[What needs to be done]
Quote every line of the data below word for word, keeping the original order, spelling, and punctuation.

Stored data entries:
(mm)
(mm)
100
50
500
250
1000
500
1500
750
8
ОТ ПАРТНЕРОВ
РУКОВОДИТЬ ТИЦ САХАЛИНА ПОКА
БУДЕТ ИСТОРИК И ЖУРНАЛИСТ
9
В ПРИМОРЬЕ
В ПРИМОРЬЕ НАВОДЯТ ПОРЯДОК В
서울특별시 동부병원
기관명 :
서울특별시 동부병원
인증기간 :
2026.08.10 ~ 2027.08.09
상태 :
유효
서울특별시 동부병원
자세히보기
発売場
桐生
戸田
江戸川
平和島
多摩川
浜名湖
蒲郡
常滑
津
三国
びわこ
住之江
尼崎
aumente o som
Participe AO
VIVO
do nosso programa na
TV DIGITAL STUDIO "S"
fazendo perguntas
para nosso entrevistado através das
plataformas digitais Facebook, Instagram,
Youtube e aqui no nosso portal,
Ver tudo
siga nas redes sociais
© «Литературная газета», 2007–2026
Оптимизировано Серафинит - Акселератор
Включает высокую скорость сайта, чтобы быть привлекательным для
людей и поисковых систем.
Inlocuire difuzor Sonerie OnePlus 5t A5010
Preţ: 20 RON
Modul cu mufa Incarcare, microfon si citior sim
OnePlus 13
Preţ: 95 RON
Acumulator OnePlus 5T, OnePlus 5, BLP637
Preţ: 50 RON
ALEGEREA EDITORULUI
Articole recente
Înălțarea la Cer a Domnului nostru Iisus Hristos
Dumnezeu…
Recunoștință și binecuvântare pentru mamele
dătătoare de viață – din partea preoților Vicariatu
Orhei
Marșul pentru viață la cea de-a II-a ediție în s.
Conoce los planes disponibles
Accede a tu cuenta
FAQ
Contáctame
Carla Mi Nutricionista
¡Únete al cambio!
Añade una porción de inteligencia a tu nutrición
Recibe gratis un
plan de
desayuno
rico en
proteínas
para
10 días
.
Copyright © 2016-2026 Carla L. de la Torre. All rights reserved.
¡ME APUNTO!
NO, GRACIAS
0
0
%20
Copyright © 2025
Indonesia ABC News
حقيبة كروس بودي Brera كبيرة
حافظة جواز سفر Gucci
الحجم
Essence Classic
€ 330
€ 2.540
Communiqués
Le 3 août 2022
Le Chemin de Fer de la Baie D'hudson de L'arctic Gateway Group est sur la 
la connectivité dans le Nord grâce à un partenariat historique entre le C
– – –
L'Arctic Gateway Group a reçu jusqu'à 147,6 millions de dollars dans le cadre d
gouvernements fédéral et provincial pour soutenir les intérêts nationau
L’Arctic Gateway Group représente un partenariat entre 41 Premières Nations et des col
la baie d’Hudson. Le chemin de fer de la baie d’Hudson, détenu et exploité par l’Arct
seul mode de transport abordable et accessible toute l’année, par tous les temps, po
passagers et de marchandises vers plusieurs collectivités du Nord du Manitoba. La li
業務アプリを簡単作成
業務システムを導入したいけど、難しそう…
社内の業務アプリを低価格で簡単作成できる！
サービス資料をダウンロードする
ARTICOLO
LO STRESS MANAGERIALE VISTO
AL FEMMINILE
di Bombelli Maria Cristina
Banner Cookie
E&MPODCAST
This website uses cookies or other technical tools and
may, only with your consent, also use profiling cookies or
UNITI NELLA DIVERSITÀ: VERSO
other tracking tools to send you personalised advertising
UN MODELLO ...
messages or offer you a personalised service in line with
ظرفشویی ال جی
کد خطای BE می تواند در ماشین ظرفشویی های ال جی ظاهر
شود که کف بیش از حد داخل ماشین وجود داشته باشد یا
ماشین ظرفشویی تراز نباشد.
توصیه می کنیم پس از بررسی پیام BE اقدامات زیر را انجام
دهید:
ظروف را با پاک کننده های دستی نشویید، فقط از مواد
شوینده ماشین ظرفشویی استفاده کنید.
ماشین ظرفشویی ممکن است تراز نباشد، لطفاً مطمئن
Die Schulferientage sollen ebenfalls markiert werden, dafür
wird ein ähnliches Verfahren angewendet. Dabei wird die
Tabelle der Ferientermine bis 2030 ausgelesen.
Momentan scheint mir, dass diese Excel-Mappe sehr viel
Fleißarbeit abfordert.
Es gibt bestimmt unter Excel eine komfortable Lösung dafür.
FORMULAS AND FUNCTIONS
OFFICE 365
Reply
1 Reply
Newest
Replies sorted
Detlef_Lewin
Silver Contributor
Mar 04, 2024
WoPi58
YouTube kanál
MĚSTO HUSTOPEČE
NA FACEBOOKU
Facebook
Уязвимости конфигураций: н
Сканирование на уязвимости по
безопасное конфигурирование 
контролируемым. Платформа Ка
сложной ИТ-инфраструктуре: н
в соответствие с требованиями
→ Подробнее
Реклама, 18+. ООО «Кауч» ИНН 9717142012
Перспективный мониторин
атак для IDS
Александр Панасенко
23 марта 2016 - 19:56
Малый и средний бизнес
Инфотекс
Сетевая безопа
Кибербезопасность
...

[Worked solution]
(mm)
(mm)
100
50
500
250
1000
500
1500
750
8
ОТ ПАРТНЕРОВ
РУКОВОДИТЬ ТИЦ САХАЛИНА ПОКА
БУДЕТ ИСТОРИК И ЖУРНАЛИСТ
9
В ПРИМОРЬЕ
В ПРИМОРЬЕ НАВОДЯТ ПОРЯДОК В
서울특별시 동부병원
기관명 :
서울특별시 동부병원
인증기간 :
2026.08.10 ~ 2027.08.09
상태 :
유효
서울특별시 동부병원
자세히보기
発売場
桐生
戸田
江戸川
平和島
多摩川
浜名湖
蒲郡
常滑
津
三国
びわこ
住之江
尼崎
aumente o som
Participe AO
VIVO
do nosso programa na
TV DIGITAL STUDIO "S"
fazendo perguntas
para nosso entrevistado através das
plataformas digitais Facebook, Instagram,
Youtube e aqui no nosso portal,
Ver tudo
siga nas redes sociais
© «Литературная газета», 2007–2026
Оптимизировано Серафинит - Акселератор
Включает высокую скорость сайта, чтобы быть привлекательным для
людей и поисковых систем.
Inlocuire difuzor Sonerie OnePlus 5t A5010
Preţ: 20 RON
Modul cu mufa Incarcare, microfon si citior sim
OnePlus 13
Preţ: 95 RON
Acumulator OnePlus 5T, OnePlus 5, BLP637
Preţ: 50 RON
ALEGEREA EDITORULUI
Articole recente
Înălțarea la Cer a Domnului nostru Iisus Hristos
Dumnezeu…
Recunoștință și binecuvântare pentru mamele
dătătoare de viață – din partea preoților Vicariatu
Orhei
Marșul pentru viață la cea de-a II-a ediție în s.
Conoce los planes disponibles
Accede a tu cuenta
FAQ
Contáctame
Carla Mi Nutricionista
¡Únete al cambio!
Añade una porción de inteligencia a tu nutrición
Recibe gratis un
plan de
desayuno
rico en
proteínas
para
10 días
.
Copyright © 2016-2026 Carla L. de la Torre. All rights reserved.
¡ME APUNTO!
NO, GRACIAS
0
0
%20
Copyright © 2025
Indonesia ABC News
حقيبة كروس بودي Brera كبيرة
حافظة جواز سفر Gucci
الحجم
Essence Classic
€ 330
€ 2.540
Communiqués
Le 3 août 2022
Le Chemin de Fer de la Baie D'hudson de L'arctic Gateway Group est sur la 
la connectivité dans le Nord grâce à un partenariat historique entre le C
– – –
L'Arctic Gateway Group a reçu jusqu'à 147,6 millions de dollars dans le cadre d
gouvernements fédéral et provincial pour soutenir les intérêts nationau
L’Arctic Gateway Group représente un partenariat entre 41 Premières Nations et des col
la baie d’Hudson. Le chemin de fer de la baie d’Hudson, détenu et exploité par l’Arct
seul mode de transport abordable et accessible toute l’année, par tous les temps, po
passagers et de marchandises vers plusieurs collectivités du Nord du Manitoba. La li
業務アプリを簡単作成
業務システムを導入したいけど、難しそう…
社内の業務アプリを低価格で簡単作成できる！
サービス資料をダウンロードする
ARTICOLO
LO STRESS MANAGERIALE VISTO
AL FEMMINILE
di Bombelli Maria Cristina
Banner Cookie
E&MPODCAST
This website uses cookies or other technical tools and
may, only with your consent, also use profiling cookies or
UNITI NELLA DIVERSITÀ: VERSO
other tracking tools to send you personalised advertising
UN MODELLO ...
messages or offer you a personalised service in line with
ظرفشویی ال جی
کد خطای BE می تواند در ماشین ظرفشویی های ال جی ظاهر
شود که کف بیش از حد داخل ماشین وجود داشته باشد یا
ماشین ظرفشویی تراز نباشد.
توصیه می کنیم پس از بررسی پیام BE اقدامات زیر را انجام
دهید:
ظروف را با پاک کننده های دستی نشویید، فقط از مواد
شوینده ماشین ظرفشویی استفاده کنید.
ماشین ظرفشویی ممکن است تراز نباشد، لطفاً مطمئن
Die Schulferientage sollen ebenfalls markiert werden, dafür
wird ein ähnliches Verfahren angewendet. Dabei wird die
Tabelle der Ferientermine bis 2030 ausgelesen.
Momentan scheint mir, dass diese Excel-Mappe sehr viel
Fleißarbeit abfordert.
Es gibt bestimmt unter Excel eine komfortable Lösung dafür.
FORMULAS AND FUNCTIONS
OFFICE 365
Reply
1 Reply
Newest
Replies sorted
Detlef_Lewin
Silver Contributor
Mar 04, 2024
WoPi58
YouTube kanál
MĚSTO HUSTOPEČE
NA FACEBOOKU
Facebook
Уязвимости конфигураций: н
Сканирование на уязвимости по
безопасное конфигурирование 
контролируемым. Платформа Ка
сложной ИТ-инфраструктуре: н
в соответствие с требованиями
→ Подробнее
Реклама, 18+. ООО «Кауч» ИНН 9717142012
Перспективный мониторин
атак для IDS
Александр Панасенко
23 марта 2016 - 19:56
Малый и средний бизнес
Инфотекс
Сетевая безопа
Кибербезопасность
...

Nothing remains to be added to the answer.